- [ASSIGNED TASK]: Copy out the lines of the records below, and only those lines, from the one with "Dodaj komentarz" through the one with "novità in materia di fisco, lavoro e", exactly as they appear.

+===+

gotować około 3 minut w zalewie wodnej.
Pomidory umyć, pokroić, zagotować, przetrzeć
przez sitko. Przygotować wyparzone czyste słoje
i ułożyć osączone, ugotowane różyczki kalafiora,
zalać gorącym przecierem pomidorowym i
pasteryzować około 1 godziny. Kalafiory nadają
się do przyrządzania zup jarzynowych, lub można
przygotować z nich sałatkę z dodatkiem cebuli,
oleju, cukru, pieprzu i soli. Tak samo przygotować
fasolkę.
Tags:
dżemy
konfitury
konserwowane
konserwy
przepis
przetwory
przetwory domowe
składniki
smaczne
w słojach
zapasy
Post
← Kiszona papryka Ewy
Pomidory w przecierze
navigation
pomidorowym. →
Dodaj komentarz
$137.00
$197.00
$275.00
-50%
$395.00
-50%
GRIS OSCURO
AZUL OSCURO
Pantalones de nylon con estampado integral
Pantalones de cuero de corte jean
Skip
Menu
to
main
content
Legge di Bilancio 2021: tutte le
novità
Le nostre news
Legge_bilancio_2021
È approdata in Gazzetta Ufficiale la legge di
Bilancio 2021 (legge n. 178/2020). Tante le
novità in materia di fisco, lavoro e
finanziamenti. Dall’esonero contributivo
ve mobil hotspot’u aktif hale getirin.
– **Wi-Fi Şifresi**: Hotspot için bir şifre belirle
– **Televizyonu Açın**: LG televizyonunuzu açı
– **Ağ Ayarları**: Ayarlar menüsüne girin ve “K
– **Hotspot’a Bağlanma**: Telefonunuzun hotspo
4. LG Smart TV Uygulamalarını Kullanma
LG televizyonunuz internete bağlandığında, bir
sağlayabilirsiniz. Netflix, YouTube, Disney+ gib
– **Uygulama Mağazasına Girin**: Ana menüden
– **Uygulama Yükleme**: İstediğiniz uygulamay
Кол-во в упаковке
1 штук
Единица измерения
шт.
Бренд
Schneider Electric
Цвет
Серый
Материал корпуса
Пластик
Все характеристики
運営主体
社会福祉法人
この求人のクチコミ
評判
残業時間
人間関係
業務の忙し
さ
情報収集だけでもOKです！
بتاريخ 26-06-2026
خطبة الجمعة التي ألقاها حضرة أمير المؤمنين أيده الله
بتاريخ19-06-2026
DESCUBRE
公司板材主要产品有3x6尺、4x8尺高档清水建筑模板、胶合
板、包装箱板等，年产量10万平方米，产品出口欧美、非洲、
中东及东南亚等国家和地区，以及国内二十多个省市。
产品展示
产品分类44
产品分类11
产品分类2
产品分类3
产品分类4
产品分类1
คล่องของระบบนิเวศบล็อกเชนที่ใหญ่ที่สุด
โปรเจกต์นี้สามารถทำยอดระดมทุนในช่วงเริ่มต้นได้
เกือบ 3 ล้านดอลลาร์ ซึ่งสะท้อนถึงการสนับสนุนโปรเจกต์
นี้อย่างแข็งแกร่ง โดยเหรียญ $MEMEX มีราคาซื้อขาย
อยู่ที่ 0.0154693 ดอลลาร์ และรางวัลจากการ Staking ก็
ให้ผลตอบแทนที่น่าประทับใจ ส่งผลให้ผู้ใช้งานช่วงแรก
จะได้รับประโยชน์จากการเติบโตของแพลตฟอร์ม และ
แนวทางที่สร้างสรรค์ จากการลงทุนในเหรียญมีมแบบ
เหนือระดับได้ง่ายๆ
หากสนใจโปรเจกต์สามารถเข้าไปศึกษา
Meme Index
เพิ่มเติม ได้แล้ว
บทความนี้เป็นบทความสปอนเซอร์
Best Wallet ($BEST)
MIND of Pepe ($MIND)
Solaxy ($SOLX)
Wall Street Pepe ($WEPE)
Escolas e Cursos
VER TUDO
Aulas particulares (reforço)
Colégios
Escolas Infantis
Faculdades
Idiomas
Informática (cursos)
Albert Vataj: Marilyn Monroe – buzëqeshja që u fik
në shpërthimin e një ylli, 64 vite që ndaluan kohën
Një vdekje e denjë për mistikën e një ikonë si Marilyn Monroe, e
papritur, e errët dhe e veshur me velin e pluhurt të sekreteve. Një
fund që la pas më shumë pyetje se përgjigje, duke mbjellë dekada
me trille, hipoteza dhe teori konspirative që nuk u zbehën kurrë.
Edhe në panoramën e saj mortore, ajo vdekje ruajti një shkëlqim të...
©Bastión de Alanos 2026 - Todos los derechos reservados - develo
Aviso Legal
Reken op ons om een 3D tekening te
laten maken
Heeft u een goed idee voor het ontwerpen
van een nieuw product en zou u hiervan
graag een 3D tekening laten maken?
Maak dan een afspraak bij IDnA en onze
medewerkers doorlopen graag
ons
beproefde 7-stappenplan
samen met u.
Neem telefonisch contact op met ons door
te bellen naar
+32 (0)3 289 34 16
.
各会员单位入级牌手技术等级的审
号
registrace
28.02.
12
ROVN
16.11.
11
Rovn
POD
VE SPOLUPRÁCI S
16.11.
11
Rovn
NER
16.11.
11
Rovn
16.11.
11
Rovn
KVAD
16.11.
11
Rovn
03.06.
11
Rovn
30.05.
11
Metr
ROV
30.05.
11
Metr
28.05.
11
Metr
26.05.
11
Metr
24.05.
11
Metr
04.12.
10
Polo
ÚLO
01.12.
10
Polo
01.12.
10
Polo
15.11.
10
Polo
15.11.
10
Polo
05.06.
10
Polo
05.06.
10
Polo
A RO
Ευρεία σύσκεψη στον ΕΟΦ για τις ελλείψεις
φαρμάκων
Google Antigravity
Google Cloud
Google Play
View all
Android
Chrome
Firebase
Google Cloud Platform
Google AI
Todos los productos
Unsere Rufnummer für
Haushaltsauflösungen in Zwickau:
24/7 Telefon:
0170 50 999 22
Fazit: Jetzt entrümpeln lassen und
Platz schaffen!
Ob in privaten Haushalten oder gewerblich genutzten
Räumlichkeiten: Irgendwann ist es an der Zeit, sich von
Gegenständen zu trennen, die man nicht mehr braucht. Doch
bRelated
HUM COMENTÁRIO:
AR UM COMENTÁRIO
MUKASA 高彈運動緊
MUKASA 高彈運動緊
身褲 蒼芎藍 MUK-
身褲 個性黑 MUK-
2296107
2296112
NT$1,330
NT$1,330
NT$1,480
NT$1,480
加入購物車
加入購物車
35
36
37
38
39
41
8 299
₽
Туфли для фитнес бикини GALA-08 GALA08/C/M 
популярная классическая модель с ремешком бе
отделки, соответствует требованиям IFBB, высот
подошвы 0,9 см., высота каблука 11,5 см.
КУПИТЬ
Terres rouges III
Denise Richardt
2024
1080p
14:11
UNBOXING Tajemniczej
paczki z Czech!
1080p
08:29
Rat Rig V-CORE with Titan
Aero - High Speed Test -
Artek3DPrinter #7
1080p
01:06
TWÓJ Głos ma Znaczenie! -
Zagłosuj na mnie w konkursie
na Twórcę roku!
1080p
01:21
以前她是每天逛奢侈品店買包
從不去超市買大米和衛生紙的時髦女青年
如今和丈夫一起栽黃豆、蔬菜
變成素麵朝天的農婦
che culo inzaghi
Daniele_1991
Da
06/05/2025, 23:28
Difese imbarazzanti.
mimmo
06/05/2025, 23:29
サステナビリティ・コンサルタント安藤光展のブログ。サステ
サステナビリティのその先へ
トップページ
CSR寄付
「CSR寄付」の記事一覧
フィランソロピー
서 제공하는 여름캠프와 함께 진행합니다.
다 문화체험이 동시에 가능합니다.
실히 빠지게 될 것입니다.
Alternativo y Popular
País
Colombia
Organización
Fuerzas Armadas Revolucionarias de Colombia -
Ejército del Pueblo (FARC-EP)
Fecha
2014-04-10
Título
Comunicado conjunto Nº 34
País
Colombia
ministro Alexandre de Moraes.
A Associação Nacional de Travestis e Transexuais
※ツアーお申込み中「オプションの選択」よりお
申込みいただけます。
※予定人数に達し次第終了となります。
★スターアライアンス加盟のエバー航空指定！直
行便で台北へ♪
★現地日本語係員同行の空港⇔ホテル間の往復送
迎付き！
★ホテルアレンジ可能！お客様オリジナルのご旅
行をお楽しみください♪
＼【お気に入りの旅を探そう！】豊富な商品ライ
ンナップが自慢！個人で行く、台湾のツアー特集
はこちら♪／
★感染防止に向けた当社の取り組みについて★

+===+

- [RESPONSE BOX]:
Dodaj komentarz
$137.00
$197.00
$275.00
-50%
$395.00
-50%
GRIS OSCURO
AZUL OSCURO
Pantalones de nylon con estampado integral
Pantalones de cuero de corte jean
Skip
Menu
to
main
content
Legge di Bilancio 2021: tutte le
novità
Le nostre news
Legge_bilancio_2021
È approdata in Gazzetta Ufficiale la legge di
Bilancio 2021 (legge n. 178/2020). Tante le
novità in materia di fisco, lavoro e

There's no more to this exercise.